TASK TO COMPLETE: Can you give all the lines below again with "bounding box" swapped for "enclosing box", leaving everything else unchanged?

INFORMATION PROVIDED:
---------------
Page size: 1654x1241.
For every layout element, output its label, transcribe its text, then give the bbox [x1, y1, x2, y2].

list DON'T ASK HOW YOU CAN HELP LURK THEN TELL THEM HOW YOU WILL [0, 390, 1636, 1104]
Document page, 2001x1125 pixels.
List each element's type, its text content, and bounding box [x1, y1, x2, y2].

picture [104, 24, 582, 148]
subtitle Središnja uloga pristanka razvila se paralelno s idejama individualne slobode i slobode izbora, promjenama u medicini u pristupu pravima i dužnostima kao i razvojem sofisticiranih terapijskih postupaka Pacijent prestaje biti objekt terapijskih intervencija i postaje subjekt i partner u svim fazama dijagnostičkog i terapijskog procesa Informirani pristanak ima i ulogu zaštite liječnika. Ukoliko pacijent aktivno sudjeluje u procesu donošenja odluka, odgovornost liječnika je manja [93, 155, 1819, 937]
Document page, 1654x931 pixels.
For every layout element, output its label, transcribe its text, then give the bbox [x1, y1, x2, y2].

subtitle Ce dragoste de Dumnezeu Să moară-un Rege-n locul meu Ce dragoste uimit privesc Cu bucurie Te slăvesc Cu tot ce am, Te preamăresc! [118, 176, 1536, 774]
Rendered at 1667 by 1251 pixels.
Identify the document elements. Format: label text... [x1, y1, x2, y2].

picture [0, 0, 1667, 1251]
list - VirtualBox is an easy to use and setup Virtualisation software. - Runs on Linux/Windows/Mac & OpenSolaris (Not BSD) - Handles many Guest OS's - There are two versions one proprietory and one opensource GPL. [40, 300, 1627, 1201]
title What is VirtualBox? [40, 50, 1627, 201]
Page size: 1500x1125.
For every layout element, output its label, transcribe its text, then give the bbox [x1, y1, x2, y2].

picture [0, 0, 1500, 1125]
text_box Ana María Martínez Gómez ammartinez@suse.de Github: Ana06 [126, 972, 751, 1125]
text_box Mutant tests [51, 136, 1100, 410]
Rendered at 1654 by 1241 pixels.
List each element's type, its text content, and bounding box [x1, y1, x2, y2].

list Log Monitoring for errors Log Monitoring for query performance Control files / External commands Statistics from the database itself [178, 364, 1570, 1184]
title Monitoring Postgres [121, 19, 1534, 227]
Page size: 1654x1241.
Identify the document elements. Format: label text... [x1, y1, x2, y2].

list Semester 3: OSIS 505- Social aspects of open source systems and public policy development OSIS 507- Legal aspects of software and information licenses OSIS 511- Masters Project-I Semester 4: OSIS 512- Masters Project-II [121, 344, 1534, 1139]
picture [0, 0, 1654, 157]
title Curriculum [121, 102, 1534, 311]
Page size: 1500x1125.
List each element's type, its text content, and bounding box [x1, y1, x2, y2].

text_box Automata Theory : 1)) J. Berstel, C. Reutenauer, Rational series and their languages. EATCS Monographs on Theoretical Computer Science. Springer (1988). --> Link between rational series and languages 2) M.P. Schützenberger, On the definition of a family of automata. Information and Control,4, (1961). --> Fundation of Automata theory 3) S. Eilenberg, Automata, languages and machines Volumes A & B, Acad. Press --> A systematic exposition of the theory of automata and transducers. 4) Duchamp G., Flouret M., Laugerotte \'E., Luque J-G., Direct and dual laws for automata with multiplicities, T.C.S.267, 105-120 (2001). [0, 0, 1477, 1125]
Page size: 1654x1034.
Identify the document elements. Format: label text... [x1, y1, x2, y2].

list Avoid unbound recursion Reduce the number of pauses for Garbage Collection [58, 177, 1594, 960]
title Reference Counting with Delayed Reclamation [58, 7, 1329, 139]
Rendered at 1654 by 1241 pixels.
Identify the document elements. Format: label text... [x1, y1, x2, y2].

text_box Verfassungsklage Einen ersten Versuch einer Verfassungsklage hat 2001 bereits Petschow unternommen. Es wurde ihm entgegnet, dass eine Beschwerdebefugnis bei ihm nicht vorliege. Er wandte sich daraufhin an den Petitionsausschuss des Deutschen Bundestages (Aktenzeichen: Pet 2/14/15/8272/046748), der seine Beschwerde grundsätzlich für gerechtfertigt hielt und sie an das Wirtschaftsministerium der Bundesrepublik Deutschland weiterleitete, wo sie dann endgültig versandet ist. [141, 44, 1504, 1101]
---------------
EXERCISE RESULT:
Page size: 1654x1241.
For every layout element, output its label, transcribe its text, then give the bbox [x1, y1, x2, y2].

list DON'T ASK HOW YOU CAN HELP LURK THEN TELL THEM HOW YOU WILL [0, 390, 1636, 1104]
Document page, 2001x1125 pixels.
List each element's type, its text content, and enclosing box [x1, y1, x2, y2].

picture [104, 24, 582, 148]
subtitle Središnja uloga pristanka razvila se paralelno s idejama individualne slobode i slobode izbora, promjenama u medicini u pristupu pravima i dužnostima kao i razvojem sofisticiranih terapijskih postupaka Pacijent prestaje biti objekt terapijskih intervencija i postaje subjekt i partner u svim fazama dijagnostičkog i terapijskog procesa Informirani pristanak ima i ulogu zaštite liječnika. Ukoliko pacijent aktivno sudjeluje u procesu donošenja odluka, odgovornost liječnika je manja [93, 155, 1819, 937]
Document page, 1654x931 pixels.
For every layout element, output its label, transcribe its text, then give the bbox [x1, y1, x2, y2].

subtitle Ce dragoste de Dumnezeu Să moară-un Rege-n locul meu Ce dragoste uimit privesc Cu bucurie Te slăvesc Cu tot ce am, Te preamăresc! [118, 176, 1536, 774]
Rendered at 1667 by 1251 pixels.
Identify the document elements. Format: label text... [x1, y1, x2, y2].

picture [0, 0, 1667, 1251]
list - VirtualBox is an easy to use and setup Virtualisation software. - Runs on Linux/Windows/Mac & OpenSolaris (Not BSD) - Handles many Guest OS's - There are two versions one proprietory and one opensource GPL. [40, 300, 1627, 1201]
title What is VirtualBox? [40, 50, 1627, 201]
Page size: 1500x1125.
For every layout element, output its label, transcribe its text, then give the bbox [x1, y1, x2, y2].

picture [0, 0, 1500, 1125]
text_box Ana María Martínez Gómez ammartinez@suse.de Github: Ana06 [126, 972, 751, 1125]
text_box Mutant tests [51, 136, 1100, 410]
Rendered at 1654 by 1241 pixels.
List each element's type, its text content, and enclosing box [x1, y1, x2, y2].

list Log Monitoring for errors Log Monitoring for query performance Control files / External commands Statistics from the database itself [178, 364, 1570, 1184]
title Monitoring Postgres [121, 19, 1534, 227]
Page size: 1654x1241.
Identify the document elements. Format: label text... [x1, y1, x2, y2].

list Semester 3: OSIS 505- Social aspects of open source systems and public policy development OSIS 507- Legal aspects of software and information licenses OSIS 511- Masters Project-I Semester 4: OSIS 512- Masters Project-II [121, 344, 1534, 1139]
picture [0, 0, 1654, 157]
title Curriculum [121, 102, 1534, 311]
Page size: 1500x1125.
List each element's type, its text content, and enclosing box [x1, y1, x2, y2].

text_box Automata Theory : 1)) J. Berstel, C. Reutenauer, Rational series and their languages. EATCS Monographs on Theoretical Computer Science. Springer (1988). --> Link between rational series and languages 2) M.P. Schützenberger, On the definition of a family of automata. Information and Control,4, (1961). --> Fundation of Automata theory 3) S. Eilenberg, Automata, languages and machines Volumes A & B, Acad. Press --> A systematic exposition of the theory of automata and transducers. 4) Duchamp G., Flouret M., Laugerotte \'E., Luque J-G., Direct and dual laws for automata with multiplicities, T.C.S.267, 105-120 (2001). [0, 0, 1477, 1125]
Page size: 1654x1034.
Identify the document elements. Format: label text... [x1, y1, x2, y2].

list Avoid unbound recursion Reduce the number of pauses for Garbage Collection [58, 177, 1594, 960]
title Reference Counting with Delayed Reclamation [58, 7, 1329, 139]
Rendered at 1654 by 1241 pixels.
Identify the document elements. Format: label text... [x1, y1, x2, y2].

text_box Verfassungsklage Einen ersten Versuch einer Verfassungsklage hat 2001 bereits Petschow unternommen. Es wurde ihm entgegnet, dass eine Beschwerdebefugnis bei ihm nicht vorliege. Er wandte sich daraufhin an den Petitionsausschuss des Deutschen Bundestages (Aktenzeichen: Pet 2/14/15/8272/046748), der seine Beschwerde grundsätzlich für gerechtfertigt hielt und sie an das Wirtschaftsministerium der Bundesrepublik Deutschland weiterleitete, wo sie dann endgültig versandet ist. [141, 44, 1504, 1101]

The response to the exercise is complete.